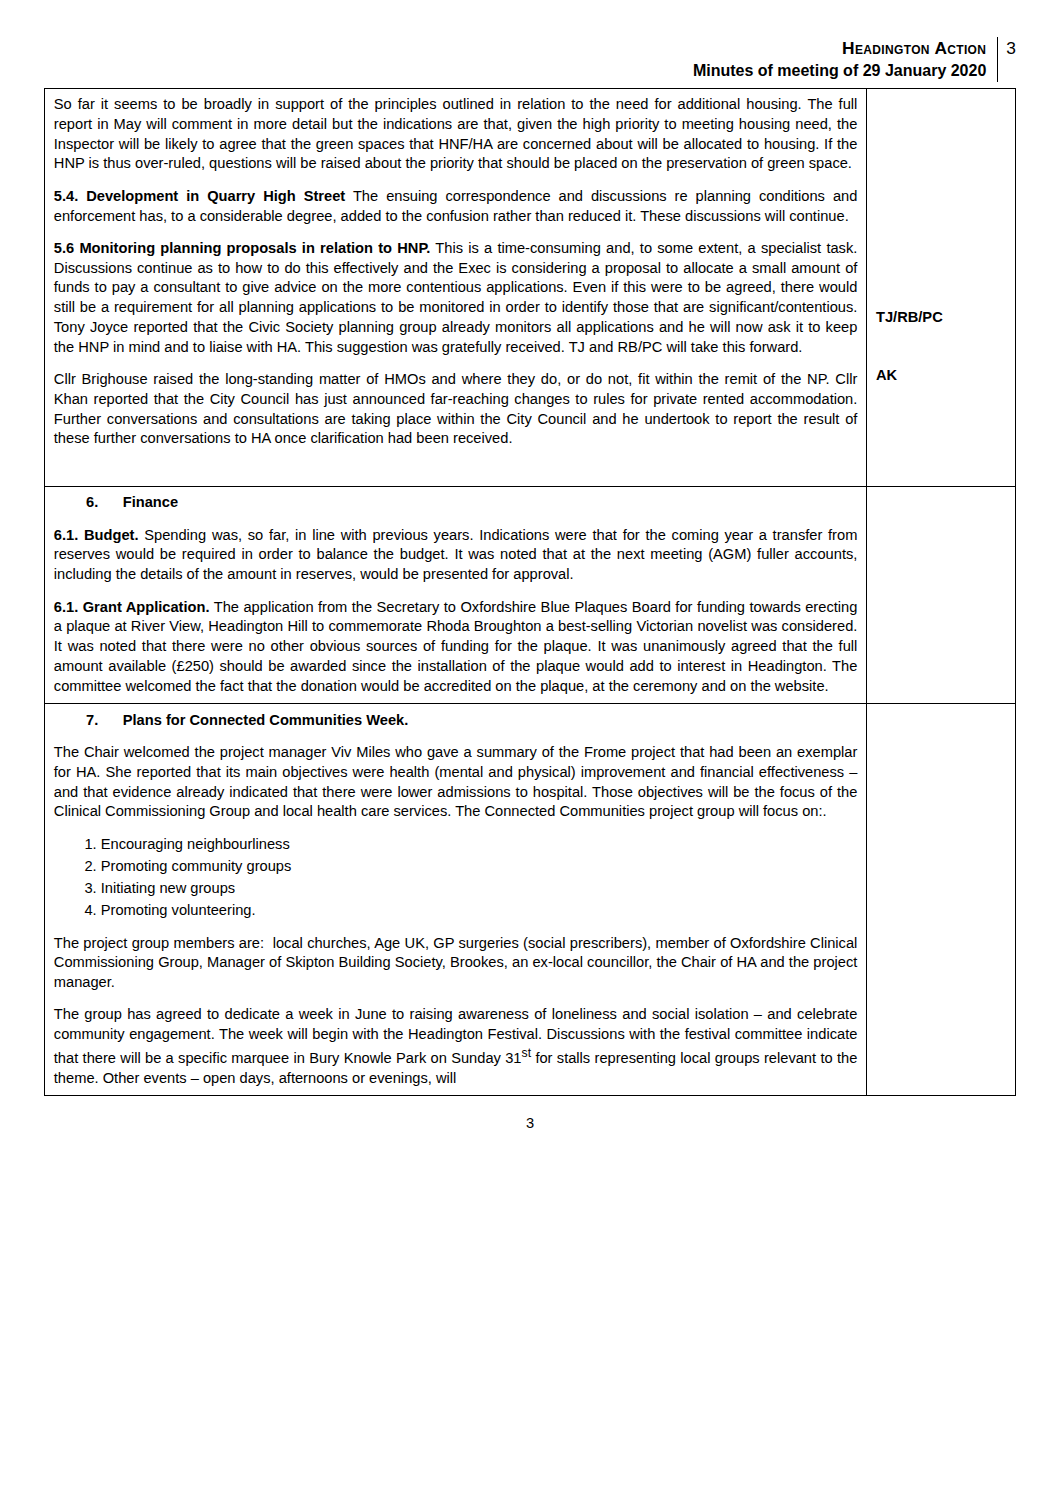Headington Action
Minutes of meeting of 29 January 2020
3
| So far it seems to be broadly in support of the principles outlined in relation to the need for additional housing. The full report in May will comment in more detail but the indications are that, given the high priority to meeting housing need, the Inspector will be likely to agree that the green spaces that HNF/HA are concerned about will be allocated to housing. If the HNP is thus over-ruled, questions will be raised about the priority that should be placed on the preservation of green space. 5.4. Development in Quarry High Street The ensuing correspondence and discussions re planning conditions and enforcement has, to a considerable degree, added to the confusion rather than reduced it. These discussions will continue. 5.6 Monitoring planning proposals in relation to HNP. This is a time-consuming and, to some extent, a specialist task. Discussions continue as to how to do this effectively and the Exec is considering a proposal to allocate a small amount of funds to pay a consultant to give advice on the more contentious applications. Even if this were to be agreed, there would still be a requirement for all planning applications to be monitored in order to identify those that are significant/contentious. Tony Joyce reported that the Civic Society planning group already monitors all applications and he will now ask it to keep the HNP in mind and to liaise with HA. This suggestion was gratefully received. TJ and RB/PC will take this forward. Cllr Brighouse raised the long-standing matter of HMOs and where they do, or do not, fit within the remit of the NP. Cllr Khan reported that the City Council has just announced far-reaching changes to rules for private rented accommodation. Further conversations and consultations are taking place within the City Council and he undertook to report the result of these further conversations to HA once clarification had been received. | TJ/RB/PC AK |
| 6. Finance 6.1. Budget. Spending was, so far, in line with previous years. Indications were that for the coming year a transfer from reserves would be required in order to balance the budget. It was noted that at the next meeting (AGM) fuller accounts, including the details of the amount in reserves, would be presented for approval. 6.1. Grant Application. The application from the Secretary to Oxfordshire Blue Plaques Board for funding towards erecting a plaque at River View, Headington Hill to commemorate Rhoda Broughton a best-selling Victorian novelist was considered. It was noted that there were no other obvious sources of funding for the plaque. It was unanimously agreed that the full amount available (£250) should be awarded since the installation of the plaque would add to interest in Headington. The committee welcomed the fact that the donation would be accredited on the plaque, at the ceremony and on the website. | |
| 7. Plans for Connected Communities Week. The Chair welcomed the project manager Viv Miles who gave a summary of the Frome project that had been an exemplar for HA. She reported that its main objectives were health (mental and physical) improvement and financial effectiveness – and that evidence already indicated that there were lower admissions to hospital. Those objectives will be the focus of the Clinical Commissioning Group and local health care services. The Connected Communities project group will focus on:. Encouraging neighbourliness Promoting community groups Initiating new groups Promoting volunteering. The project group members are: local churches, Age UK, GP surgeries (social prescribers), member of Oxfordshire Clinical Commissioning Group, Manager of Skipton Building Society, Brookes, an ex-local councillor, the Chair of HA and the project manager. The group has agreed to dedicate a week in June to raising awareness of loneliness and social isolation – and celebrate community engagement. The week will begin with the Headington Festival. Discussions with the festival committee indicate that there will be a specific marquee in Bury Knowle Park on Sunday 31 st for stalls representing local groups relevant to the theme. Other events – open days, afternoons or evenings, will | |
3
--*--
*Activity:* In your copy, include no pictures; print every line above exactly.

*Response below:*
Headington Action
Minutes of meeting of 29 January 2020
3
| So far it seems to be broadly in support of the principles outlined in relation to the need for additional housing. The full report in May will comment in more detail but the indications are that, given the high priority to meeting housing need, the Inspector will be likely to agree that the green spaces that HNF/HA are concerned about will be allocated to housing. If the HNP is thus over-ruled, questions will be raised about the priority that should be placed on the preservation of green space. 5.4. Development in Quarry High Street The ensuing correspondence and discussions re planning conditions and enforcement has, to a considerable degree, added to the confusion rather than reduced it. These discussions will continue. 5.6 Monitoring planning proposals in relation to HNP. This is a time-consuming and, to some extent, a specialist task. Discussions continue as to how to do this effectively and the Exec is considering a proposal to allocate a small amount of funds to pay a consultant to give advice on the more contentious applications. Even if this were to be agreed, there would still be a requirement for all planning applications to be monitored in order to identify those that are significant/contentious. Tony Joyce reported that the Civic Society planning group already monitors all applications and he will now ask it to keep the HNP in mind and to liaise with HA. This suggestion was gratefully received. TJ and RB/PC will take this forward. Cllr Brighouse raised the long-standing matter of HMOs and where they do, or do not, fit within the remit of the NP. Cllr Khan reported that the City Council has just announced far-reaching changes to rules for private rented accommodation. Further conversations and consultations are taking place within the City Council and he undertook to report the result of these further conversations to HA once clarification had been received. | TJ/RB/PC AK |
| 6. Finance 6.1. Budget. Spending was, so far, in line with previous years. Indications were that for the coming year a transfer from reserves would be required in order to balance the budget. It was noted that at the next meeting (AGM) fuller accounts, including the details of the amount in reserves, would be presented for approval. 6.1. Grant Application. The application from the Secretary to Oxfordshire Blue Plaques Board for funding towards erecting a plaque at River View, Headington Hill to commemorate Rhoda Broughton a best-selling Victorian novelist was considered. It was noted that there were no other obvious sources of funding for the plaque. It was unanimously agreed that the full amount available (£250) should be awarded since the installation of the plaque would add to interest in Headington. The committee welcomed the fact that the donation would be accredited on the plaque, at the ceremony and on the website. | |
| 7. Plans for Connected Communities Week. The Chair welcomed the project manager Viv Miles who gave a summary of the Frome project that had been an exemplar for HA. She reported that its main objectives were health (mental and physical) improvement and financial effectiveness – and that evidence already indicated that there were lower admissions to hospital. Those objectives will be the focus of the Clinical Commissioning Group and local health care services. The Connected Communities project group will focus on:. Encouraging neighbourliness Promoting community groups Initiating new groups Promoting volunteering. The project group members are: local churches, Age UK, GP surgeries (social prescribers), member of Oxfordshire Clinical Commissioning Group, Manager of Skipton Building Society, Brookes, an ex-local councillor, the Chair of HA and the project manager. The group has agreed to dedicate a week in June to raising awareness of loneliness and social isolation – and celebrate community engagement. The week will begin with the Headington Festival. Discussions with the festival committee indicate that there will be a specific marquee in Bury Knowle Park on Sunday 31 st for stalls representing local groups relevant to the theme. Other events – open days, afternoons or evenings, will | |
3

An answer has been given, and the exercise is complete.